Jaskier sighed. "I'm not the only healer in the world."
"But you are the only one who hasn't run screaming when they see me," Geralt said, a smile parting his lips to show his gleaming canines. "I'll be fine, Jaskier. I'm more concerned about you. Who are you traveling with? Have you ever been on the road before? It is dangerous out there."
"You mean there are monsters?" Jaskier said lightly. To be fair, he was a bit apprehensive. Monsters weren't his favorite thing, from what he'd seen of their effects, at least.
"Monsters are the least of your worries," Geralt said. "There are road bandits, and those who just like to do harmful mischief. And then there's the mages looking for blood fodder."
"You're scaring me, Geralt. That's not sporting. This is my first round."
"Good. I want to scare you. I want you to be careful. Who are you traveling with?"
"With? Just my horse, I suppose."
Geralt glared. "You will not. Show me your plans."
"Hey, now. I'm perfectly capable of navigating the big, wide world on my lonesome, Geralt."
"Are you." Geralt dropped the last of his chamomile into the jar and brushed off his hands. "How did you travel here from Oxenfurt?"
"In a carriage," Jaskier conceded. "But I had a lot of gear—"
"And how did you travel from your home to Oxenfurt?"
"All right. Point taken, you big oaf."
"Hmm." Geralt shrugged uncomfortably. "Uh, what if I were to join you on the first leg of your journey? Show you how it's done?"
"That's...a very generous offer. And not a terrible idea." Jaskier licked his lips. "I can't afford to pay—"
"No coin need cross hands. I have my Path, and apparently you have yours. Let's compare our maps and see if any of our territories overlap."

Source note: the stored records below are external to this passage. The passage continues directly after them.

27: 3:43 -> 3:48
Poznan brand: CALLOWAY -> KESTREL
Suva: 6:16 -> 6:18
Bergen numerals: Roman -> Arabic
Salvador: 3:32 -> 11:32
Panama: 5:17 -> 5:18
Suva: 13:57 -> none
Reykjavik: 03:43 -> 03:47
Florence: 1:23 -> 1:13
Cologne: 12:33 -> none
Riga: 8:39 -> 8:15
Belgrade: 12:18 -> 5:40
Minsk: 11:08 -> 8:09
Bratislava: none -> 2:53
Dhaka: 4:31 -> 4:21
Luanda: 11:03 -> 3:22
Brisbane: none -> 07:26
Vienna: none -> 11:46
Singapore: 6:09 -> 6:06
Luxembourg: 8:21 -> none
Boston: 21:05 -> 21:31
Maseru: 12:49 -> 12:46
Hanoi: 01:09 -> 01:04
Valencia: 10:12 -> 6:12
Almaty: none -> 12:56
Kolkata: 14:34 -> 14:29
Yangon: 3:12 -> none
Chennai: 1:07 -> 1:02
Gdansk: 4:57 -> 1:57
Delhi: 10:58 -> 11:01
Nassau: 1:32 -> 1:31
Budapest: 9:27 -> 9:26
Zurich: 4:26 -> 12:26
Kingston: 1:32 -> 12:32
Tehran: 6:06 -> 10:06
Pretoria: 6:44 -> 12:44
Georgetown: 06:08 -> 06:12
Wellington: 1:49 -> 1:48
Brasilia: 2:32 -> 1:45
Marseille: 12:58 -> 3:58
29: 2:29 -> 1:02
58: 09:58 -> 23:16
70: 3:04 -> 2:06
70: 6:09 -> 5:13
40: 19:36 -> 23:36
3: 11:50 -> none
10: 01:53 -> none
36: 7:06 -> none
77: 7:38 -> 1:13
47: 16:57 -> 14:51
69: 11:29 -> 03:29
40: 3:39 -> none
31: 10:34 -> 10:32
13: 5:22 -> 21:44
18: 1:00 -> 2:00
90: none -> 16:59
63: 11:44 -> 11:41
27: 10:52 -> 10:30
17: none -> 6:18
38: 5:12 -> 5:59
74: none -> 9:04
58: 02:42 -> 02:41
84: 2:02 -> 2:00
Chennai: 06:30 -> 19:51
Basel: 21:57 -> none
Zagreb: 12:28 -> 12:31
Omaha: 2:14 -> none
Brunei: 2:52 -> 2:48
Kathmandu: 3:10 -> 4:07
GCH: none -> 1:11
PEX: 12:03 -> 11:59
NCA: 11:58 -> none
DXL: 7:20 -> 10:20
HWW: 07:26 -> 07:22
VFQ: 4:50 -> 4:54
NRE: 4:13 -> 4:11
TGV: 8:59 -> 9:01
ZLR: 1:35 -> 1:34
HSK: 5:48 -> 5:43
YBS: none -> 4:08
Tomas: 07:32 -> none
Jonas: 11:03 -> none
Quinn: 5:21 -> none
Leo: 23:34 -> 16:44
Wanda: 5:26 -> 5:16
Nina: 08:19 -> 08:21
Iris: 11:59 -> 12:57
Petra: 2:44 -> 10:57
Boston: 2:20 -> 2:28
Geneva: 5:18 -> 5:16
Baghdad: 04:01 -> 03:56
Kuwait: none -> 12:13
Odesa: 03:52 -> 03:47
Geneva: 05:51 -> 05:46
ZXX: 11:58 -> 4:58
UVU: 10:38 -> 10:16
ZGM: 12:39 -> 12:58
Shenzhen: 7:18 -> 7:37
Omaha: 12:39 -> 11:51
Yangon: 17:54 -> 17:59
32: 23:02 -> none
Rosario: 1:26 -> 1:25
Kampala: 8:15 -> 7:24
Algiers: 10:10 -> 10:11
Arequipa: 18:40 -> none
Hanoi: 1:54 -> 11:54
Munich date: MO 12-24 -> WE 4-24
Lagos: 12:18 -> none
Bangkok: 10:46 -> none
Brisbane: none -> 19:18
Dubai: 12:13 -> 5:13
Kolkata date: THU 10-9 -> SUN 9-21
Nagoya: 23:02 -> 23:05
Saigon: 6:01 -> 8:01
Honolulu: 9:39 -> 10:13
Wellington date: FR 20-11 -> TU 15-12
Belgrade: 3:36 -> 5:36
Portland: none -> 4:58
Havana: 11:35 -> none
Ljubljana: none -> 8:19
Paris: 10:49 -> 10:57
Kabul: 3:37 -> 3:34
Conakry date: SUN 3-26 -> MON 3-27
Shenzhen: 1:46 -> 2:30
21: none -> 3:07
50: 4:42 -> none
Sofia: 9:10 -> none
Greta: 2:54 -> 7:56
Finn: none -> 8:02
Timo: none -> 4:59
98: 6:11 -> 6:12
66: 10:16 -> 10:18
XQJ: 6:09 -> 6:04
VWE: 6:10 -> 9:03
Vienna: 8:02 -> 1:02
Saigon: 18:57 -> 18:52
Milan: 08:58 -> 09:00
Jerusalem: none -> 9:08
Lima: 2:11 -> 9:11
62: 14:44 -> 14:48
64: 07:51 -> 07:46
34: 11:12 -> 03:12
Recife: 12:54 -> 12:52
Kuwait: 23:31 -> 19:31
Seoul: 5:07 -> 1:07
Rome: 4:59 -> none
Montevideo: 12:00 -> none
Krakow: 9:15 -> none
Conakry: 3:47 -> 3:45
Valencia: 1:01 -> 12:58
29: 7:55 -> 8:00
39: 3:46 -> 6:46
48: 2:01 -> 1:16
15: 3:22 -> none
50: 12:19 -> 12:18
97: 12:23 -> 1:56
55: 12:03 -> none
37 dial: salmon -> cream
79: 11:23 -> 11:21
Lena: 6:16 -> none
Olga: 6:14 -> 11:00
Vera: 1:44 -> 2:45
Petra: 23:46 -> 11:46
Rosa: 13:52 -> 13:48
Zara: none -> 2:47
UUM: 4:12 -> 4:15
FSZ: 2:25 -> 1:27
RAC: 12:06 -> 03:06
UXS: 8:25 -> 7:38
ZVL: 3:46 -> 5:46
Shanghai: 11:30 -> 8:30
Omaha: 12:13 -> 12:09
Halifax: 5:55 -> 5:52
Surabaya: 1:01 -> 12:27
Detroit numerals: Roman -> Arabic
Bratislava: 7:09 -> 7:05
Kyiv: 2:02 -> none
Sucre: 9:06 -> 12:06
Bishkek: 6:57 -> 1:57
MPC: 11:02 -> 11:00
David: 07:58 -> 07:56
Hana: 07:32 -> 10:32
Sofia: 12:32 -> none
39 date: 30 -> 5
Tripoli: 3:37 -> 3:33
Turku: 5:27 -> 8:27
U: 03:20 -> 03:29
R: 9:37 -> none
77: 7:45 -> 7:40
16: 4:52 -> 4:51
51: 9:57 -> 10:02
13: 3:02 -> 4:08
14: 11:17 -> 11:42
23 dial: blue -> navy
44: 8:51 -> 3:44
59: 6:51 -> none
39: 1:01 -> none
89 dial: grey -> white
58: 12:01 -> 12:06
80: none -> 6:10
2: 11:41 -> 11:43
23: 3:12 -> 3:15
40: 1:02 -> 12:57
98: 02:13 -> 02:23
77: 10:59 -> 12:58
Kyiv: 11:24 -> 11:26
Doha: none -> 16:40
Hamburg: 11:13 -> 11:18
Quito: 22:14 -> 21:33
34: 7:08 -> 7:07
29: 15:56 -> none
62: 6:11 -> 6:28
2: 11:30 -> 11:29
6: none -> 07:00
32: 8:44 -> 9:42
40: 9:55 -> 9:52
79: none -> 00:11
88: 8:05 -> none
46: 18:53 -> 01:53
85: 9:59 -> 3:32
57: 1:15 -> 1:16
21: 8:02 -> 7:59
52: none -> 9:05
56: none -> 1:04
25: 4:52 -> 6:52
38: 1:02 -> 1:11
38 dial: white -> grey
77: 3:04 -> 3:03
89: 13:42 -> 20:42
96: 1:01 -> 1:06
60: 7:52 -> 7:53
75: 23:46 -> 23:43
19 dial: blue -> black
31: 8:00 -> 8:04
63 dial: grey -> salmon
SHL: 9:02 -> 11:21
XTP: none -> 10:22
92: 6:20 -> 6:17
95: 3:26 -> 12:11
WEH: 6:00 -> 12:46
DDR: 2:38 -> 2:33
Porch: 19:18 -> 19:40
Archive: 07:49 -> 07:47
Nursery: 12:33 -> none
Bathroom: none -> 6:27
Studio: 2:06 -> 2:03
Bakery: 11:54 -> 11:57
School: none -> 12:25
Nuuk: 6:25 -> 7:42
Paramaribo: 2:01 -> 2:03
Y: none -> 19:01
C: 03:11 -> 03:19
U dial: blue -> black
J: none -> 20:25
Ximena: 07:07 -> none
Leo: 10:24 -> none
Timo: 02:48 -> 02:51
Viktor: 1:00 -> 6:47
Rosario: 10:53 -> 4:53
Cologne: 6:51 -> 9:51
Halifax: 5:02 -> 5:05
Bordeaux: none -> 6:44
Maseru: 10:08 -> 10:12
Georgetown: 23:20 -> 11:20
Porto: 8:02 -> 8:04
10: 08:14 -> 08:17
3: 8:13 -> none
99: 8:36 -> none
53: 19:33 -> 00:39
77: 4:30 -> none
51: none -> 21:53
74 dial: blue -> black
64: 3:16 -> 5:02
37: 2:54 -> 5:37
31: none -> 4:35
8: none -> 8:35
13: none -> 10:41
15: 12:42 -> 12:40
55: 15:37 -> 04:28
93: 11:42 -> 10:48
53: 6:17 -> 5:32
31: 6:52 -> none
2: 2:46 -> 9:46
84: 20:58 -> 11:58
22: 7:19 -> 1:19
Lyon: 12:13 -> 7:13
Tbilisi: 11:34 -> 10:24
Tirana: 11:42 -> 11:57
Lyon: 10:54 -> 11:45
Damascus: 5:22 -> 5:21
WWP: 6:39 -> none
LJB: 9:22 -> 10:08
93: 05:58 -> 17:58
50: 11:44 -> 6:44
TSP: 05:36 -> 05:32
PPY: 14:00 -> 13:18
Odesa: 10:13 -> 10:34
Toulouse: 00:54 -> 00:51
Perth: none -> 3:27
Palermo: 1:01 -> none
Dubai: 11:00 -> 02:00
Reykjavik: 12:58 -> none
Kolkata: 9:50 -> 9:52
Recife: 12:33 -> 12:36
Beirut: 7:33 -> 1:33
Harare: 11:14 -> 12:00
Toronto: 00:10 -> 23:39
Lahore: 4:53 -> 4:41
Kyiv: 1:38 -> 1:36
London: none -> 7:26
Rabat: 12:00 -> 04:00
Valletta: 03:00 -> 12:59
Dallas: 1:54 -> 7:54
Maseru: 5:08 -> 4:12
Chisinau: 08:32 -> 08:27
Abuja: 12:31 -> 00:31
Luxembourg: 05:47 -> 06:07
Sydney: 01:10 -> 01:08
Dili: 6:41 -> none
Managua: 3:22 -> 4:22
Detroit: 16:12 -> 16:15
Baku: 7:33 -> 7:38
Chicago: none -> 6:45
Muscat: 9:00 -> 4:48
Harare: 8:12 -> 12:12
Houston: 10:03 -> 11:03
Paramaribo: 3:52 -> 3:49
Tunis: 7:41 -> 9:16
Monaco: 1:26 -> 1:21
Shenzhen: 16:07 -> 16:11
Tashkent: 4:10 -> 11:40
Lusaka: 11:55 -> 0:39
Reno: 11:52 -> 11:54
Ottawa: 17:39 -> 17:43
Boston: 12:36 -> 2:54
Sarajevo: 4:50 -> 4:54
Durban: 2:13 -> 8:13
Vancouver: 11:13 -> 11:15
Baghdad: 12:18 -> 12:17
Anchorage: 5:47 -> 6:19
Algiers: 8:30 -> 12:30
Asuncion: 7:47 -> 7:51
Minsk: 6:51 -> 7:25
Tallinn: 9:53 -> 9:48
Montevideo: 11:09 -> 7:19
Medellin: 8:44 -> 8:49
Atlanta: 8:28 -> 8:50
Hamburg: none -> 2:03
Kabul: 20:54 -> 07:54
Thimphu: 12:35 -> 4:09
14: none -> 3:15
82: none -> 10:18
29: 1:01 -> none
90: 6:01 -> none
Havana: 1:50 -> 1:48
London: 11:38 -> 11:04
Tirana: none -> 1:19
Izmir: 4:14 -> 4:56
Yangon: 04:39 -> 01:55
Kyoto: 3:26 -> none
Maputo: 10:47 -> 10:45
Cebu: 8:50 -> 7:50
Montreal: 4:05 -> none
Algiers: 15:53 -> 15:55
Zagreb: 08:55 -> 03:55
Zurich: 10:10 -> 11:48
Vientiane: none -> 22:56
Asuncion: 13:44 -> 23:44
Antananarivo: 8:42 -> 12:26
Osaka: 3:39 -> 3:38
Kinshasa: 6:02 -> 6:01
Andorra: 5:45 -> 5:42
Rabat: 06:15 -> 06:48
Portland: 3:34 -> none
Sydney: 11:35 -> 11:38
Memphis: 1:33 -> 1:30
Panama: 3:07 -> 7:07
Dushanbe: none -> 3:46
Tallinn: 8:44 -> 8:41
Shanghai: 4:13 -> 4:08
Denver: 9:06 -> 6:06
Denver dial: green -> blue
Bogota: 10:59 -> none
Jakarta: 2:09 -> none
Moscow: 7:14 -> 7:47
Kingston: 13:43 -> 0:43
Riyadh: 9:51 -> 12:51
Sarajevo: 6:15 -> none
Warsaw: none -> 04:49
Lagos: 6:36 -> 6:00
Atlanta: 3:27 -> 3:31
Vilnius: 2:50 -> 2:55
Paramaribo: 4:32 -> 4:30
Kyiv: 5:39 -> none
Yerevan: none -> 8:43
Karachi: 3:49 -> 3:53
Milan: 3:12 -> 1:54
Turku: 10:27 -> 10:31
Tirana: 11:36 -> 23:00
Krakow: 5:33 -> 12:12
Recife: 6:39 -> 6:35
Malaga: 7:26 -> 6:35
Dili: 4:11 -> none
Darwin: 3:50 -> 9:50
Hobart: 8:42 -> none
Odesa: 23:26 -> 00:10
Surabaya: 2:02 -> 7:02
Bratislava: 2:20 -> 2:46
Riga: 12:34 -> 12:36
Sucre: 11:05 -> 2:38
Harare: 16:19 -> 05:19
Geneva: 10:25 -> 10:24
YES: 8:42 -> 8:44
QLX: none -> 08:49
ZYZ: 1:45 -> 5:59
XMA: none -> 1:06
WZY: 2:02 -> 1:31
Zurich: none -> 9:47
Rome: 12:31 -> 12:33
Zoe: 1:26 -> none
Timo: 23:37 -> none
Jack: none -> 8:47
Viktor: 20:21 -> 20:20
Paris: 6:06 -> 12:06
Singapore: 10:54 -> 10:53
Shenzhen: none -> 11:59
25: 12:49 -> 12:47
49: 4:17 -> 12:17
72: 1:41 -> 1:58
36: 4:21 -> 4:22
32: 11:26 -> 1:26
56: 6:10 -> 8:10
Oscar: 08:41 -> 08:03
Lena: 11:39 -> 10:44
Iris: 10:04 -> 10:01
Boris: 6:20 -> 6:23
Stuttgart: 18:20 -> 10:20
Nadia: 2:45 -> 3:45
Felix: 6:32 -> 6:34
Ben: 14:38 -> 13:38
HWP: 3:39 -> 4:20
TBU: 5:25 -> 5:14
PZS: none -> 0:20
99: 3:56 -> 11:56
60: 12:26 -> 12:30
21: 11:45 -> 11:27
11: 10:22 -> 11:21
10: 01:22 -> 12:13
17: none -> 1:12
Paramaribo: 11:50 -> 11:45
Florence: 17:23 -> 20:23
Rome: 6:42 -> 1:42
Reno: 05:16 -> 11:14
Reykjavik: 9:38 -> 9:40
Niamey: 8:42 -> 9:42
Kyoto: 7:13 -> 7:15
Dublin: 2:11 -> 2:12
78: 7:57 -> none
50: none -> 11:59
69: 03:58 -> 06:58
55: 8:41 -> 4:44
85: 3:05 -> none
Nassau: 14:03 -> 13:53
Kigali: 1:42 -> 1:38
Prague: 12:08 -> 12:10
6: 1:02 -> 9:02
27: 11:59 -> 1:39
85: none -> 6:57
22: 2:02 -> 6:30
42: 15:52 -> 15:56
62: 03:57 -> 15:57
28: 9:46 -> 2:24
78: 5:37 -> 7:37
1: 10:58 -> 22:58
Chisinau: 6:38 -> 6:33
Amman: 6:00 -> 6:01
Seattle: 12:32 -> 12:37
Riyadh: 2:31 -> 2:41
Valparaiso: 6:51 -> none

"Huh. Not bad. That might work." Jaskier went to his bag and pulled out the map the Commissioner of Healers had given him. His route was marked clearly, and the various towns where he would stop on his way and administer his services. He brought it back and pulled his chair in close to Geralt's cot.
Geralt leaned close, his shoulder warm and solid against Jaskier. Jaskier swallowed hard as he pointed out his route.
"Well, that's easy," Geralt said. "My Path often takes me through Brokilon to Sodden as well. But I wouldn't recommend you going it alone."
"There are small villages outside of Brugge I must tend do."
"Then let me join you. I will see if they have any beasts besetting them along with the usual aches and ills." Geralt gave him a hopeful look, then frowned in concern. "Jaskier, you really shouldn't—"
"Yes. Let's do it." Jaskier smiled. "I'd be grateful for your company, actually."
"Well, good. To new beginnings, then," Geralt said. He took Jaskier's hand in his broad one, a real smile lighting his stern face.
"To new beginnings." Jaskier met him for smiles, letting his own linger a little too long.
And if Jaskier's secret agenda included keeping Geralt from bleeding to death on this Path of his, well, that was no one's business but his own.